A number of people have mentioned my appointment as presbyteral moderator of Christ the King and Christ the Healer Parishes: some with congratulations and many with questions. Those parishes had been served by a very fine priest, Fr. Larry Gelthaus, who went to his eternal reward at the untimely age of 60 last month. God rest his soul!
At its most basic level, authority and responsibility in a parish can be thought of in two broad functional areas: administrative and sacramental. Administrative functions can be delegated to anyone, while sacramental care must be delegated to the appropriate ministers. In typical circumstances, a pastor is appointed by the Archbishop and given authority for the administrative and sacramental functions of a parish. He may delegate responsibilities, but the pastor has final authority and responsibility for the spiritual and temporal goods of the parish and is answerable to the Archbishop.

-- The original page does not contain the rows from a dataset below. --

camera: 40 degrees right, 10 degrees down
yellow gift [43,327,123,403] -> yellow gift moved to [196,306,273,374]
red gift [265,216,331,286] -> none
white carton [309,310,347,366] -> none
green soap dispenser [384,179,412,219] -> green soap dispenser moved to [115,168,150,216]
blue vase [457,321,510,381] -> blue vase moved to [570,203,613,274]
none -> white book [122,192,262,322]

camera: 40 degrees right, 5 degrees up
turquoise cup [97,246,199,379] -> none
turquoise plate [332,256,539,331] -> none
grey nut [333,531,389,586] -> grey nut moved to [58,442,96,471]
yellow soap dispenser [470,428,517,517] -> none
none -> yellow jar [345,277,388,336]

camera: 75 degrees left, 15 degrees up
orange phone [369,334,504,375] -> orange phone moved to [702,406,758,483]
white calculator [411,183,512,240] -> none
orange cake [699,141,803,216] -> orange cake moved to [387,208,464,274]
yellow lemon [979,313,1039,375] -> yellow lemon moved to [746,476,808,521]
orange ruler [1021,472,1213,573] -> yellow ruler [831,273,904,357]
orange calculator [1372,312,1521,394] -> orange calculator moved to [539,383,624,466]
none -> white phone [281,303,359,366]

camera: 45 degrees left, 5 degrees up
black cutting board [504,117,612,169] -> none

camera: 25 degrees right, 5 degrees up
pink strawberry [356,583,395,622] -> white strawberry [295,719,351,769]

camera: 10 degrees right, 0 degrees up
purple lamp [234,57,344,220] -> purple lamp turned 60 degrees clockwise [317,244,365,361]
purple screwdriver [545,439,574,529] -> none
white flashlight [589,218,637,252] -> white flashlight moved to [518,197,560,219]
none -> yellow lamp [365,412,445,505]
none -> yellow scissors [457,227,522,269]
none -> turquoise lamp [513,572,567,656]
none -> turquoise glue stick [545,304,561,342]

In non-typical circumstances, a variety of arrangements can be utilized to provide for the administrative and sacramental care of the parishes. For Christ the King and Christ the Healer Parishes, the Archbishop expects to consult with the people of the parishes and appoint a new pastor in June. In the mean time, a number of priests have volunteered to assist with the sacramental care for the parishes. The Archbishop has also appointed Deacon John Froehlich as the administrator pro tempore, or the temporary administrator, for the two parishes to handle administrative responsibilities.
According to canon law, in almost all circumstances a priest, as pastor, must have final responsibility and authority for the spiritual and temporal goods of the parish, even if other responsibilities have been delegated for such. That is the case with these two parishes, even with volunteer priests and the administrator pro tempore. To delineate this role from a normal pastor, we use the term “presbyteral moderator” in the Archdiocese of Louisville. On a day to day basis, all of the functions of the parish have been delegated to others, but should some extraordinary issue arise, I will be engaged with seeking a resolution to that issue. This rarely happens, but I have been appointed as the presbyteral moderator just in case.
One of the things I have been doing and will continue to do for those parishes on a daily basis is to pray. I always take this responsibility of being a pastor seriously and personally. I pray for all of our parishioners, for those who have died and for their loved ones, for those who have asked me for prayer, for those who are ill, for all of those who receive baptism, first communion, confirmation, or marriage, for those families who receive the blessing of the child in the womb, for all of our high school students and especially for the ones I send letters of congratulations to for academic success, and for our RCIA participants, among others.
This prayer reflects that all authority in all of our lives really comes from God, that we have been given authority for service and that, apart from God, we can do nothing.